╭─ DATA TO USE
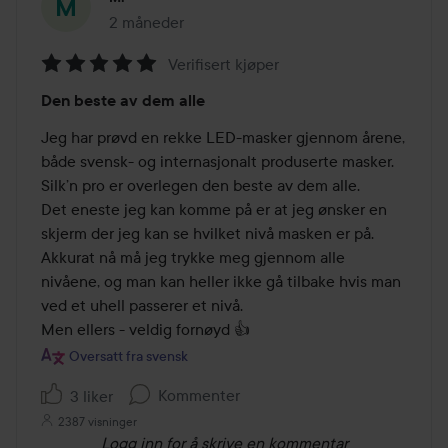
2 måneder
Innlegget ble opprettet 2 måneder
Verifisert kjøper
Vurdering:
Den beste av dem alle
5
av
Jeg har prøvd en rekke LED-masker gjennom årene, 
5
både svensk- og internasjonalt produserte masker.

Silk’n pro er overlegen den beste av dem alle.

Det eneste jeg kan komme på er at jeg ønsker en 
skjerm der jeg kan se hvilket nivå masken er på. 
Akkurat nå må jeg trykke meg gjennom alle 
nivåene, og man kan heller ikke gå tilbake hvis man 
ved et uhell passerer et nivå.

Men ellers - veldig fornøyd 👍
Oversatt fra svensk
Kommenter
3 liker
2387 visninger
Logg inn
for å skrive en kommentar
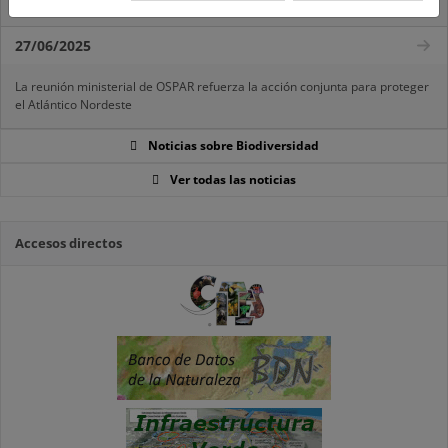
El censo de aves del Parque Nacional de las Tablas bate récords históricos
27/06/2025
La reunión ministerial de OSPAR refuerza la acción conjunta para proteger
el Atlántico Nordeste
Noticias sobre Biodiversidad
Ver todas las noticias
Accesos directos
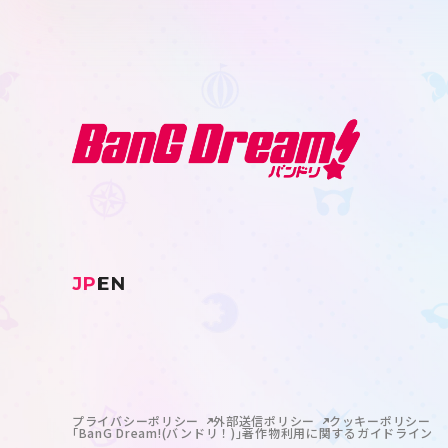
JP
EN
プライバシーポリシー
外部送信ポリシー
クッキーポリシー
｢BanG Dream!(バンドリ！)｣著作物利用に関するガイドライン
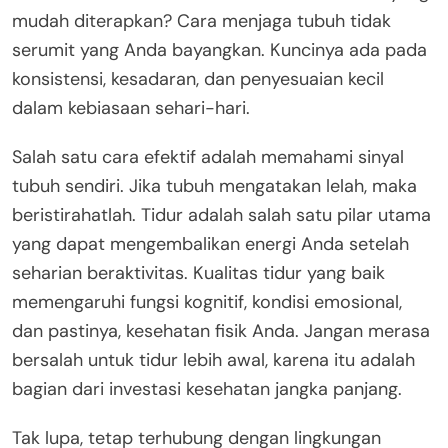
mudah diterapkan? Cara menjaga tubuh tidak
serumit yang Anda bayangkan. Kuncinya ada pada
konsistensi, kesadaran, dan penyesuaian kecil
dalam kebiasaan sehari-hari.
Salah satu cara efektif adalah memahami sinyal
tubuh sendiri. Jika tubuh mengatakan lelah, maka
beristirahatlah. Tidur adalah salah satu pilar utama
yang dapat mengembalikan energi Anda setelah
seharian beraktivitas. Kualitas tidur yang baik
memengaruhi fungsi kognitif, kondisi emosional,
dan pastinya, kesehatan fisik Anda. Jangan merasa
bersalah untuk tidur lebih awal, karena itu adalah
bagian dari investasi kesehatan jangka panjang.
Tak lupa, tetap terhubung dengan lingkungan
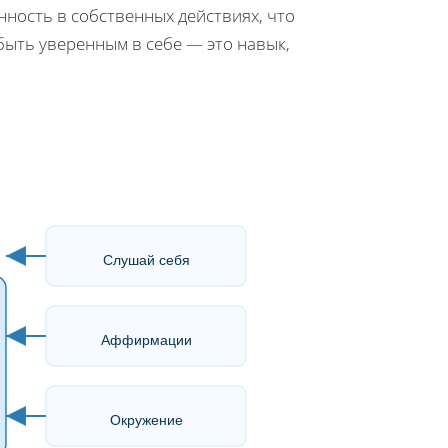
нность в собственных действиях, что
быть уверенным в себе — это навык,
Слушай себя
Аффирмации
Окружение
╰─
__WHAT THE TASK ASKS__
Repeat the lines above exactly, beginning with the one containing "skjerm der jeg" and finishing with the one containing "yang dapat mengembalikan energi Anda setelah". No pictures belong in the copy.

__ANSWER BOX__
skjerm der jeg kan se hvilket nivå masken er på. 
Akkurat nå må jeg trykke meg gjennom alle 
nivåene, og man kan heller ikke gå tilbake hvis man 
ved et uhell passerer et nivå.

Men ellers - veldig fornøyd 👍
Oversatt fra svensk
Kommenter
3 liker
2387 visninger
Logg inn
for å skrive en kommentar
El censo de aves del Parque Nacional de las Tablas bate récords históricos
27/06/2025
La reunión ministerial de OSPAR refuerza la acción conjunta para proteger
el Atlántico Nordeste
Noticias sobre Biodiversidad
Ver todas las noticias
Accesos directos
JP
EN
プライバシーポリシー
外部送信ポリシー
クッキーポリシー
｢BanG Dream!(バンドリ！)｣著作物利用に関するガイドライン
mudah diterapkan? Cara menjaga tubuh tidak
serumit yang Anda bayangkan. Kuncinya ada pada
konsistensi, kesadaran, dan penyesuaian kecil
dalam kebiasaan sehari-hari.
Salah satu cara efektif adalah memahami sinyal
tubuh sendiri. Jika tubuh mengatakan lelah, maka
beristirahatlah. Tidur adalah salah satu pilar utama
yang dapat mengembalikan energi Anda setelah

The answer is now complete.